Fiktive Abrechnung von Unfallschäden in der Fahrzeugkaskoversicherung auf Gutachtenbasis (BGH, Urt. v. 11.11.2015 – IV ZR 426/14)
Der BGH hat mit Urt. v. 11.11.2015 – IV ZR 426/14 – entschieden, dass auch bei einer fiktiven Abrechnung von Unfallschäden in der Fahrzeugkaskoversicherung unter bestimmten Voraussetzungen die Aufwendungen, die bei Durchführung der Reparatur in einer markengebundenen Fachwerkstatt anfallen würden, ersatzfähig sind und der VN sich von seinem VR nicht auf die niedrigeren Kosten einer "freien" Werkstatt verweisen lassen muss.
In dem Rechtsstreit begehrt der Kl., der seinen Mercedes nach einem Unfallschaden nicht reparieren ließ, von seinem Kaskoversicherer den Ersatz der notwendigen Reparaturkosten auf Gutachtenbasis. Dabei legt er ein von ihm beauftragtes Gutachten zugrunde, in dem auf Basis der Stundenverrechnungssätze einer Mercedes-Fachwerkstatt ein Reparaturkostenaufwand von rd. 9.400 EUR ermittelt worden ist. Der beklagte VR regulierte dagegen auf der Basis eines von ihm eingeholten Gutachtens nur rd. 6.400 EUR. Diesem Gutachten liegen die Lohnkosten einer ortsansässigen, nicht markengebundenen Fachwerkstatt zugrunde. Die Differenz von knapp 3.000 EUR ist Gegenstand der Klage.
In Ziffer A.2.7.1 der dem Versicherungsvertrag zugrunde liegenden AKB 2008 heißt es:
"Wird das Fahrzeug beschädigt, zahlen wir die für die Reparatur erforderlichen Kosten bis zu folgenden Obergrenzen:"
a)Wird das Fahrzeug vollständig und fachgerecht repariert, zahlen wir die hierfür erforderlichen Kosten bis zur Höhe des Wiederbeschaffungswerts nach A.2.6.6, wenn Sie uns dies durch eine Rechnung nachweisen. Fehlt dieser Nachweis, zahlen wir entsprechend A.2.7.1.b.

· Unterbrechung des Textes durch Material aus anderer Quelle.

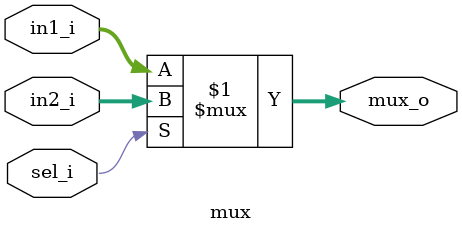
<source format=v>
module mux #(
  parameter Width = 32
) (
  input  [Width-1:0] in1_i,
  input  [Width-1:0] in2_i,
  input              sel_i,
  output [Width-1:0] mux_o
);

  assign mux_o = sel_i ? in2_i : in1_i;

endmodule

</source>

b)Wird das Fahrzeug nicht, nicht vollständig oder nicht fachgerecht repariert, zahlen wir die erforderlichen Kosten einer vollständigen Reparatur bis zur Höhe des um den Restwert verminderten Wiederbeschaffungswerts nach A.2.6.6.“
Der BGH hat zwar bestätigt, dass in der Kaskoversicherung allein die vertraglichen Vereinbarungen der Parteien maßgeblich sind und deshalb die für den Schadensersatz – also insb. für die Ersatzpflicht des Unfallgegners – geltenden Regelungen nicht angewandt werden können. Er hat aber weiter entschieden, dass die Aufwendungen für die Reparatur in einer markengebundenen Werkstatt auch nach der maßgeblichen Auslegung der Versicherungsbedingungen aus Sicht eines durchschnittlichen VN abhängig von den Umständen des jeweiligen Falles als "erforderliche" Kosten i.S.d. Klausel anzusehen sein können. Danach kann der VN diese Aufwendungen dann ersetzt verlangen, wenn nur in der Markenwerkstatt eine vollständige und fachgerechte Instandsetzung seines Fahrzeugs möglich ist, im Regelfall aber auch dann, wenn es sich um ein neueres Fahrzeug oder um ein solches handelt, das der VN bisher stets in einer markengebundenen Fachwerkstatt hat warten und reparieren lassen. Dass eine dieser Voraussetzungen vorliegt, ist vom VN im Streitfall darzulegen und zu beweisen.